59. Room-temperature skyrmions in strain-engineered thin films

Budhathoki et al., Phys. Rev. B Rapid (2020)

Room-temperature skyrmions in strain-engineered FeGe thin films

Sujan Budhathoki, Arjun Sapkota, Ka Ming Law, Smriti Ranjit, Bhuwan Nepal, Brian D. Hoskins, Arashdeep Singh Thind, Albina Y. Borisevich, Michelle E. Jamer, Travis J. Anderson, Andrew D. Koehler, Karl D. Hobart, Gregory M. Stephen, Don Heiman, Tim Mewes, Rohan Mishra, James C. Gallagher, and Adam J. Hauser. Phys. Rev. B 101, 220405(R) (2020).

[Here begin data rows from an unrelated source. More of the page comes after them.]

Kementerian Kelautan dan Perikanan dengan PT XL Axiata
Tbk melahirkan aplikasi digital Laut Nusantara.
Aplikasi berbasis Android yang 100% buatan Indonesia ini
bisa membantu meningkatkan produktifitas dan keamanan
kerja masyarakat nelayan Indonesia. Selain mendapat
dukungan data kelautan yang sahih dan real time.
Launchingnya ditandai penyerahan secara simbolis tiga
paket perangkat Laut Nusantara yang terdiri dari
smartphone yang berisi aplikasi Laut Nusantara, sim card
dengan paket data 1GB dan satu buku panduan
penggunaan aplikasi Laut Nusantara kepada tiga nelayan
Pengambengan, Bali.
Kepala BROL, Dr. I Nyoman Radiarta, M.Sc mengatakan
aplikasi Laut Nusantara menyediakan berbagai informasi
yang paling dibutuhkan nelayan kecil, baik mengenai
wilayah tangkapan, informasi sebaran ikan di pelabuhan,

Skyrmions hold great promise for low-energy consumption and stable high-density information storage, and stabilization of the skyrmion lattice (SkX) phase at or above room temperature is greatly desired for practical use. The topological Hall effect can be used to identify candidate systems above room temperature, a challenging regime for direct observation by Lorentz electron microscopy. Atomically ordered FeGe thin films are grown epitaxially on Ge(111) substrates with ∼4% tensile strain. Magnetic characterization reveals enhancement of the Curie temperature to 350 K due to strain, well above the bulk value of 278 K. A strong topological Hall effect was observed between 10 and 330 K, with a significant increase in magnitude observed at 330 K. The increase in magnitude occurs just below the Curie temperature, similar to the onset of the SkX phase in bulk FeGe. The results suggest that strained FeGe films may host a SkX phase above room temperature when significant tensile strain is applied.